__Given material__:
□ □ □ □ □ □ □

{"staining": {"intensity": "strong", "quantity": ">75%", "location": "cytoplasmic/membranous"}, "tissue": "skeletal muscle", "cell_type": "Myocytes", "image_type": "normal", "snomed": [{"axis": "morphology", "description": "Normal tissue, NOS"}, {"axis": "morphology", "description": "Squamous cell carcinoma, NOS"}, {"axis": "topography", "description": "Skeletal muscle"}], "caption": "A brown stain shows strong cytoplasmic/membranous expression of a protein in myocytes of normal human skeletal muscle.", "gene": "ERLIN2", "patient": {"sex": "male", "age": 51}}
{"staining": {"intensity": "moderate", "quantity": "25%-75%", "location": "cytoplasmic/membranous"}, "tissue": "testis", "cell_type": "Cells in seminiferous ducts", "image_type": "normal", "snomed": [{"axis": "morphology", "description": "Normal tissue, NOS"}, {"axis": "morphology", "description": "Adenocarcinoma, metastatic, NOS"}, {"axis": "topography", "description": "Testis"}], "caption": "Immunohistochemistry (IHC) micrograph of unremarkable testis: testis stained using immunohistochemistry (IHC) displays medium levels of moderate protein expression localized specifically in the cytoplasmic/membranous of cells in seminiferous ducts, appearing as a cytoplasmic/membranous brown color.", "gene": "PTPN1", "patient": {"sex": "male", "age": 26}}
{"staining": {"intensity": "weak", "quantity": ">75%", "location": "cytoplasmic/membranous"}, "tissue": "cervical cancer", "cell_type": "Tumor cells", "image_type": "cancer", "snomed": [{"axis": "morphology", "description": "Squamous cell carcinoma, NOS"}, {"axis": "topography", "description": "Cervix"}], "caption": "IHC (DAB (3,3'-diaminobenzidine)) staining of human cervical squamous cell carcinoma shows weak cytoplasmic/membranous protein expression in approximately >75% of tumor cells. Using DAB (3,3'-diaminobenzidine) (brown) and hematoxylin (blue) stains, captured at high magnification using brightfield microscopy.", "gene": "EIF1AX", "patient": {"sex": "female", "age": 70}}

□ □ □ □ □ □ □

__Exercise goal__: The material above is to be reproduced exactly as written.

__Response area__:
{"staining": {"intensity": "strong", "quantity": ">75%", "location": "cytoplasmic/membranous"}, "tissue": "skeletal muscle", "cell_type": "Myocytes", "image_type": "normal", "snomed": [{"axis": "morphology", "description": "Normal tissue, NOS"}, {"axis": "morphology", "description": "Squamous cell carcinoma, NOS"}, {"axis": "topography", "description": "Skeletal muscle"}], "caption": "A brown stain shows strong cytoplasmic/membranous expression of a protein in myocytes of normal human skeletal muscle.", "gene": "ERLIN2", "patient": {"sex": "male", "age": 51}}
{"staining": {"intensity": "moderate", "quantity": "25%-75%", "location": "cytoplasmic/membranous"}, "tissue": "testis", "cell_type": "Cells in seminiferous ducts", "image_type": "normal", "snomed": [{"axis": "morphology", "description": "Normal tissue, NOS"}, {"axis": "morphology", "description": "Adenocarcinoma, metastatic, NOS"}, {"axis": "topography", "description": "Testis"}], "caption": "Immunohistochemistry (IHC) micrograph of unremarkable testis: testis stained using immunohistochemistry (IHC) displays medium levels of moderate protein expression localized specifically in the cytoplasmic/membranous of cells in seminiferous ducts, appearing as a cytoplasmic/membranous brown color.", "gene": "PTPN1", "patient": {"sex": "male", "age": 26}}
{"staining": {"intensity": "weak", "quantity": ">75%", "location": "cytoplasmic/membranous"}, "tissue": "cervical cancer", "cell_type": "Tumor cells", "image_type": "cancer", "snomed": [{"axis": "morphology", "description": "Squamous cell carcinoma, NOS"}, {"axis": "topography", "description": "Cervix"}], "caption": "IHC (DAB (3,3'-diaminobenzidine)) staining of human cervical squamous cell carcinoma shows weak cytoplasmic/membranous protein expression in approximately >75% of tumor cells. Using DAB (3,3'-diaminobenzidine) (brown) and hematoxylin (blue) stains, captured at high magnification using brightfield microscopy.", "gene": "EIF1AX", "patient": {"sex": "female", "age": 70}}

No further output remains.